SYDNEY (Bloomberg) - Asian stocks rose, following a rebound in U.S. shares, after an unexpected drop in American retail sales strengthened the case for keeping interest rates lower for longer in the world's largest economy.
The MSCI Asia Pacific Index advanced 0.1 per cent to 144 as of 9:01 a.m. in Tokyo, paring this week's decline to 1 per cent. Rate bets were tempered Thursday after retail sales slipped for a third straight month.

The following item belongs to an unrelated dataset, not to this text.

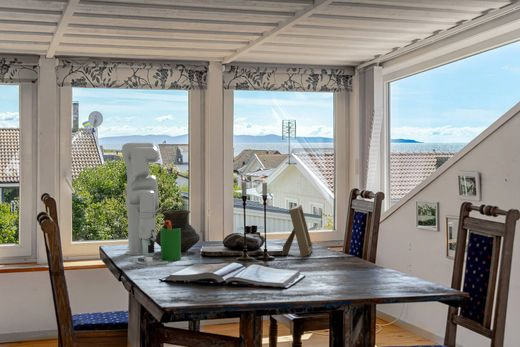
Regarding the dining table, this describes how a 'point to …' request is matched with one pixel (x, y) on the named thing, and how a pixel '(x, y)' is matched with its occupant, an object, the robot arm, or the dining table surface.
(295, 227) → the photo frame
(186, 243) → the ceramic pot
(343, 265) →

The Standard & Poor's 500 Index jumped 1.3 per cent after faltering earlier this week as a better-than- forecast U.S. jobs report raised concern the Federal Reserve will increase rates sooner than some expected.

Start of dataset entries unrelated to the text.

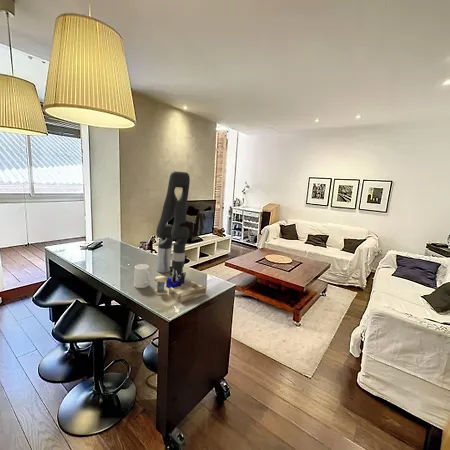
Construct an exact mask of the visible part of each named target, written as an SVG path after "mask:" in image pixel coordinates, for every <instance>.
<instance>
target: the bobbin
mask: <svg viewBox="0 0 450 450" xmlns="http://www.w3.org/2000/svg"><path fill="white" fill-rule="evenodd" d="M167 277H168V276H165V275H158V276H155V278H154V281H155V282H157V283H156V284H157V285H156V289H154V291H153V293H154V294H155V295H156V296H163V295H166V294H167V291H168V290H167V289H166V288H165V285H166V283H165V282H166V281H167V279H168V278H167Z"/></svg>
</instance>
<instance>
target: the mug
mask: <svg viewBox="0 0 450 450" xmlns="http://www.w3.org/2000/svg"><path fill="white" fill-rule="evenodd" d="M149 268H150V265H148V264H144V263H140V264H136V265H135V266H134V274H133V275H134V278H133V287H134V288H137V289H144V288H147V287H148V286H149V283H150V281H151V273H150V271H149V270H150V269H149Z"/></svg>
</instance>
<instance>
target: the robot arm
mask: <svg viewBox="0 0 450 450" xmlns="http://www.w3.org/2000/svg"><path fill="white" fill-rule="evenodd" d="M190 182H191V178H190V174H189V173H188V172H186V171H176V170H175V171H174V170H173V171H172V172H171V173H170V175H169V179H168V184H167V192H166V194H165V199H164V202H163V206H162V212H161V215H160V218H159V221H158V224H157V227H156V236H157V238H159V239H163V240H161V241H159V242H158V245H157V256H156V265H155V266H156V267H155V268H156V271H157V272H158V273H161V274H163V273H164V274H166V273H169V275H170V276H171V278H172V282H175V281H176V280H177V279H178V283H177V286H178V287H181V286H182V284H181V281H184V282H185V279H184V278H186V275H187V273H186V271H184V267H185V260H186V259H185V258H186V255H185V253H186V245H187V243H188V242H187V241H188V240H189V237H190V229H189V228H188V227H187V226H181V224H184V223H186V222H187V207H188V206H187V205H188V204H187V203H188V197H189V190H190ZM176 188H179V189H181V188H182V191H181V195H180V197H179V199H178V198H177V196H176V191H175V190H176ZM173 218H174V220H173V224H167V223H169V222H170V221H171V220H172V219H173ZM173 239H175V240H177V241H175V242H174V241H173ZM173 242H174V243H173ZM172 247H173V249H172ZM170 276H169V277H170ZM179 277H180V279H179ZM178 287H177V288H178Z"/></svg>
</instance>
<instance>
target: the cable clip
mask: <svg viewBox="0 0 450 450" xmlns="http://www.w3.org/2000/svg"><path fill="white" fill-rule="evenodd" d="M166 277H167V278H168V279H167V281H166V283H165V287H166V288H168V289H169V288H171V287H172V288H174V289H176V288H178V286H177V283H178V278H176V281H175V282H172V277H170V276H166ZM185 278H186V277H185ZM185 278H184V281H181V285H184V284H185ZM179 279H180V277H179Z"/></svg>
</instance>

U.S. retail sales data "provide the Fed with a well- rounded view of the prospects for the U.S. economy and may prompt a desire to wait until fresh data is released which is not impacted by distortions," said Matthew Sherwood, the Sydney-based head of investment markets research at Perpetual Ltd., which manages about US$21 billion. "There's better value and opportunity in other parts of the global share market."
Japan's Topix index added 0.3 per cent. South Korea's Kospi index advanced 0.9 per cent and Australia's S&P/ASX 200 Index slid 0.3 per cent. New Zealand's NZX 50 Index gained 0.3 per cent.

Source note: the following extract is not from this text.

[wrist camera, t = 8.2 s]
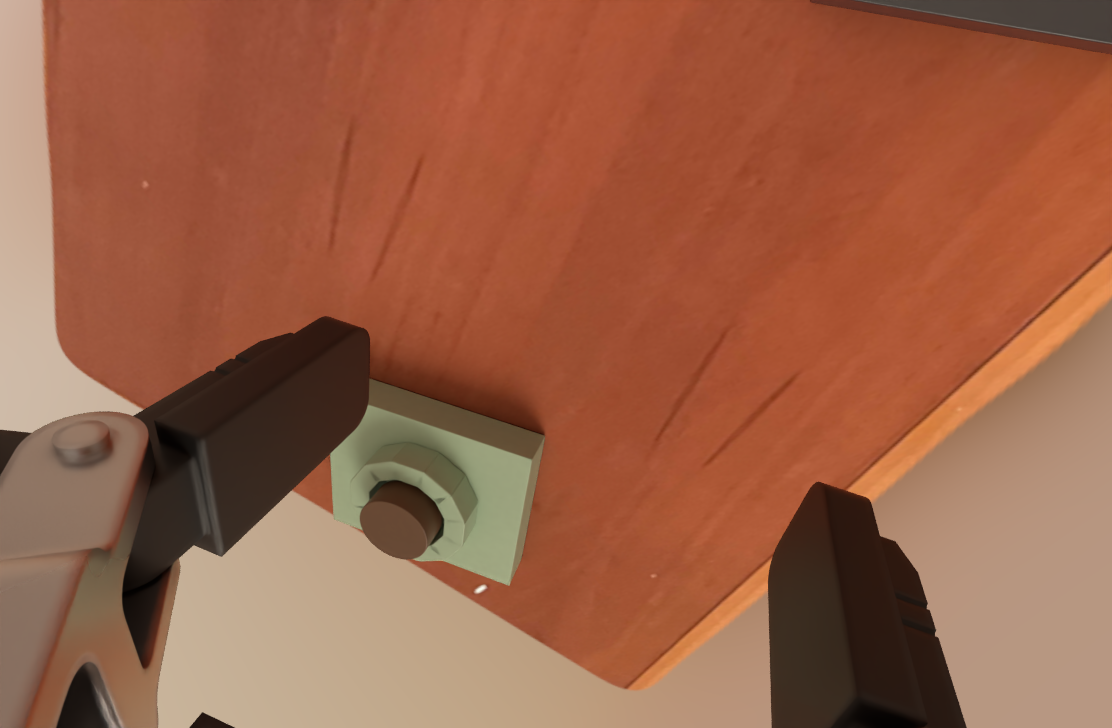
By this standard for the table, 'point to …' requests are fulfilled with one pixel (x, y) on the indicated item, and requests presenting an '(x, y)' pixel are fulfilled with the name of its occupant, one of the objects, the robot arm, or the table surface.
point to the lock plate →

Futures on the Standard & Poor's 500 Index added 0.1 per cent. U.S. retail sales dropped 0.6 per cent in February from the previous month. Economists surveyed by Bloomberg had expected a 0.3 per cent gain.
Fed funds futures put the odds of a U.S. rate increase in September at 53 per cent on Thursday, down from 56 per cent on Wednesday, though still above the 49 per cent priced in March 5, the day before the February payrolls report.
Futures contracts on Hong Kong's Hang Seng Index rose 0.3 per cent, while contracts on the Hang Seng China Enterprises Index of mainland firms listed in the city advanced 0.5 per cent. Singapore-traded futures on the FTSE China A50 Index climbed 0.6 per cent.